EXERCISE AIM:
Your answer must be the lines of the entries below, exactly as written, from the first line through the line containing "định vị vai trò sâu hơn trong thu xếp vốn, h".
DATASET ENTRIES below:
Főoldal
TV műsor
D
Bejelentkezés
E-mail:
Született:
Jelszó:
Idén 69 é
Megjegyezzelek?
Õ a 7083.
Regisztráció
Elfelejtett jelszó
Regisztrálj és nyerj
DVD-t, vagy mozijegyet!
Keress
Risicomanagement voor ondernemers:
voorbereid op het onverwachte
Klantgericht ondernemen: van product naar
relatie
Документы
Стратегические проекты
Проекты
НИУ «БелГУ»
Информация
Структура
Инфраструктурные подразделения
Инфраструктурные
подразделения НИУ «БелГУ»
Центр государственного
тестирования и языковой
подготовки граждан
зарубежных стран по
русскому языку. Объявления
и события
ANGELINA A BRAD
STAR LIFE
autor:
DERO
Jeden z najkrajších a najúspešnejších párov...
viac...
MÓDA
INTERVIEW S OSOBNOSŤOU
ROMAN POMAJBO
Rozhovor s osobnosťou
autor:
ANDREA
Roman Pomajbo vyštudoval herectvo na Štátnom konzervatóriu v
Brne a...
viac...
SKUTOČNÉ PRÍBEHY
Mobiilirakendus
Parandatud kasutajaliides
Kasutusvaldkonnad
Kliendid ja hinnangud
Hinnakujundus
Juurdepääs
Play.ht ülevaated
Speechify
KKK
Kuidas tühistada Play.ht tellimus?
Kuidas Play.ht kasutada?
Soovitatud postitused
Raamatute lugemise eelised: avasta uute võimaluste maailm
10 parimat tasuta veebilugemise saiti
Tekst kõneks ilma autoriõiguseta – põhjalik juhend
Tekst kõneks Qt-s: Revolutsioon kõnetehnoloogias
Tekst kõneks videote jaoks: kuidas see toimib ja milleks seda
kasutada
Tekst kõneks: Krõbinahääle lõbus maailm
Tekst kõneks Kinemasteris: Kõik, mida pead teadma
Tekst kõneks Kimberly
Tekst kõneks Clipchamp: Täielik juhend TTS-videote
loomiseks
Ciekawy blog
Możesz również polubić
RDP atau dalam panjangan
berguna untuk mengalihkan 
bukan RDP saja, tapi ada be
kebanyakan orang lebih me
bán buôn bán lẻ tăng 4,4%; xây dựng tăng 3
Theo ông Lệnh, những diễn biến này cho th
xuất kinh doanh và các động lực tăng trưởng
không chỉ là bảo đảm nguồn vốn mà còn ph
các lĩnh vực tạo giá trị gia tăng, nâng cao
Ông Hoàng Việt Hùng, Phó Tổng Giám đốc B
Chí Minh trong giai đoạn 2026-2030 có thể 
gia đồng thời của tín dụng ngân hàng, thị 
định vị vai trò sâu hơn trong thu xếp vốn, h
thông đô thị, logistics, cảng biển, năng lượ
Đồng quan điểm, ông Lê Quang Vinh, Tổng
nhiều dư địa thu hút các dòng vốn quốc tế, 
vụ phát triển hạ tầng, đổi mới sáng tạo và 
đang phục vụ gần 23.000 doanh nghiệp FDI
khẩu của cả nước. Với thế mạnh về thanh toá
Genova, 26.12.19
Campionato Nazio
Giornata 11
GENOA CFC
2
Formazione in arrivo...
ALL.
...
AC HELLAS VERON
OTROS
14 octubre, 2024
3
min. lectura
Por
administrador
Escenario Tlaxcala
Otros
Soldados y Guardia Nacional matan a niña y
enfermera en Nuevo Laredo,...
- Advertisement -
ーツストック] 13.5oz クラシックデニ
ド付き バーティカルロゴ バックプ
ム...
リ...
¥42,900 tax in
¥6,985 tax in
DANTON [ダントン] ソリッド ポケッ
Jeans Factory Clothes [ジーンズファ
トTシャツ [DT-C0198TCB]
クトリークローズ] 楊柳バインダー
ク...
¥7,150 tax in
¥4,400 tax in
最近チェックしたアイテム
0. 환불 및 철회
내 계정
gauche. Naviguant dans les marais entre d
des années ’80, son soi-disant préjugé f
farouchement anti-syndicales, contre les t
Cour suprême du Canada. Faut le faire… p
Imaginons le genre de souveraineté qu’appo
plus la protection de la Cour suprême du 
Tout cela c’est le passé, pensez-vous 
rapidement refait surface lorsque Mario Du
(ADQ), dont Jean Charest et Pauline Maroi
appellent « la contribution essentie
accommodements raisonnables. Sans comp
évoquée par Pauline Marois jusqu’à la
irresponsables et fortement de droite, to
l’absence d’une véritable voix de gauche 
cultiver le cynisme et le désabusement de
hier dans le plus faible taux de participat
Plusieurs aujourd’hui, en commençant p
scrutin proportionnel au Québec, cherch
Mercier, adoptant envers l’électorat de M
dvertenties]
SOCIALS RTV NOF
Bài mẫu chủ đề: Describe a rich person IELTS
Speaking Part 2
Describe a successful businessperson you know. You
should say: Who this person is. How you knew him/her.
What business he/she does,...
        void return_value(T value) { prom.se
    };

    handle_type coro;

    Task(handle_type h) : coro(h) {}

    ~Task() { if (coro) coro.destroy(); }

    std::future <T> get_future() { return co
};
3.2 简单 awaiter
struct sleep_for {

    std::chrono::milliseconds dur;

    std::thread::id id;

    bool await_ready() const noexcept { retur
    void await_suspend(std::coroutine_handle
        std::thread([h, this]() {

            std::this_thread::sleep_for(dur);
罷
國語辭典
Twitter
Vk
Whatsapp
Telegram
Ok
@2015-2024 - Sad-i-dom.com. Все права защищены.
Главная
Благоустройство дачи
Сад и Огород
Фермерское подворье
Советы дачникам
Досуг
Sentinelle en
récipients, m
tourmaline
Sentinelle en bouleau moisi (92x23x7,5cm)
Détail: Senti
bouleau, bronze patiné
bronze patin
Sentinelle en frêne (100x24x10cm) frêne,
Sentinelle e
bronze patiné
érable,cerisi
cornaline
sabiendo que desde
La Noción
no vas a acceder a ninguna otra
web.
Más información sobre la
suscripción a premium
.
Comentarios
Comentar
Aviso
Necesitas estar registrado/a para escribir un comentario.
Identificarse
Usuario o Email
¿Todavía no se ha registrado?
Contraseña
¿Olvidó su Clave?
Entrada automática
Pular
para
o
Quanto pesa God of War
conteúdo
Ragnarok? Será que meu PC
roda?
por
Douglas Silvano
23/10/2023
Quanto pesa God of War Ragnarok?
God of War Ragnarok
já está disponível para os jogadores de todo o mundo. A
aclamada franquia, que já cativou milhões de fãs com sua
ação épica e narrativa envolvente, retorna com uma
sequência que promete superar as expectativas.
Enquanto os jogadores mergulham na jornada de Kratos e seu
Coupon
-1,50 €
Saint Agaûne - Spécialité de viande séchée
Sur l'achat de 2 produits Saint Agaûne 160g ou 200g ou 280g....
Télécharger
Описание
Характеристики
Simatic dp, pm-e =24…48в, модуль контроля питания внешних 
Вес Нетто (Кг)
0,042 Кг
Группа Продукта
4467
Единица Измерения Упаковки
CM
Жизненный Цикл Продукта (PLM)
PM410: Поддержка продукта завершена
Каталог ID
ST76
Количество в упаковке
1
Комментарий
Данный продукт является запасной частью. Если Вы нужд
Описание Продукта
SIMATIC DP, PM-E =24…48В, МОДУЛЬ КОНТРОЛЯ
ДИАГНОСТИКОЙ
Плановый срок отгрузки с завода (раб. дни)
End of DATASET ENTRIES.
EXERCISE SOLUTION:
Főoldal
TV műsor
D
Bejelentkezés
E-mail:
Született:
Jelszó:
Idén 69 é
Megjegyezzelek?
Õ a 7083.
Regisztráció
Elfelejtett jelszó
Regisztrálj és nyerj
DVD-t, vagy mozijegyet!
Keress
Risicomanagement voor ondernemers:
voorbereid op het onverwachte
Klantgericht ondernemen: van product naar
relatie
Документы
Стратегические проекты
Проекты
НИУ «БелГУ»
Информация
Структура
Инфраструктурные подразделения
Инфраструктурные
подразделения НИУ «БелГУ»
Центр государственного
тестирования и языковой
подготовки граждан
зарубежных стран по
русскому языку. Объявления
и события
ANGELINA A BRAD
STAR LIFE
autor:
DERO
Jeden z najkrajších a najúspešnejších párov...
viac...
MÓDA
INTERVIEW S OSOBNOSŤOU
ROMAN POMAJBO
Rozhovor s osobnosťou
autor:
ANDREA
Roman Pomajbo vyštudoval herectvo na Štátnom konzervatóriu v
Brne a...
viac...
SKUTOČNÉ PRÍBEHY
Mobiilirakendus
Parandatud kasutajaliides
Kasutusvaldkonnad
Kliendid ja hinnangud
Hinnakujundus
Juurdepääs
Play.ht ülevaated
Speechify
KKK
Kuidas tühistada Play.ht tellimus?
Kuidas Play.ht kasutada?
Soovitatud postitused
Raamatute lugemise eelised: avasta uute võimaluste maailm
10 parimat tasuta veebilugemise saiti
Tekst kõneks ilma autoriõiguseta – põhjalik juhend
Tekst kõneks Qt-s: Revolutsioon kõnetehnoloogias
Tekst kõneks videote jaoks: kuidas see toimib ja milleks seda
kasutada
Tekst kõneks: Krõbinahääle lõbus maailm
Tekst kõneks Kinemasteris: Kõik, mida pead teadma
Tekst kõneks Kimberly
Tekst kõneks Clipchamp: Täielik juhend TTS-videote
loomiseks
Ciekawy blog
Możesz również polubić
RDP atau dalam panjangan
berguna untuk mengalihkan 
bukan RDP saja, tapi ada be
kebanyakan orang lebih me
bán buôn bán lẻ tăng 4,4%; xây dựng tăng 3
Theo ông Lệnh, những diễn biến này cho th
xuất kinh doanh và các động lực tăng trưởng
không chỉ là bảo đảm nguồn vốn mà còn ph
các lĩnh vực tạo giá trị gia tăng, nâng cao
Ông Hoàng Việt Hùng, Phó Tổng Giám đốc B
Chí Minh trong giai đoạn 2026-2030 có thể 
gia đồng thời của tín dụng ngân hàng, thị 
định vị vai trò sâu hơn trong thu xếp vốn, h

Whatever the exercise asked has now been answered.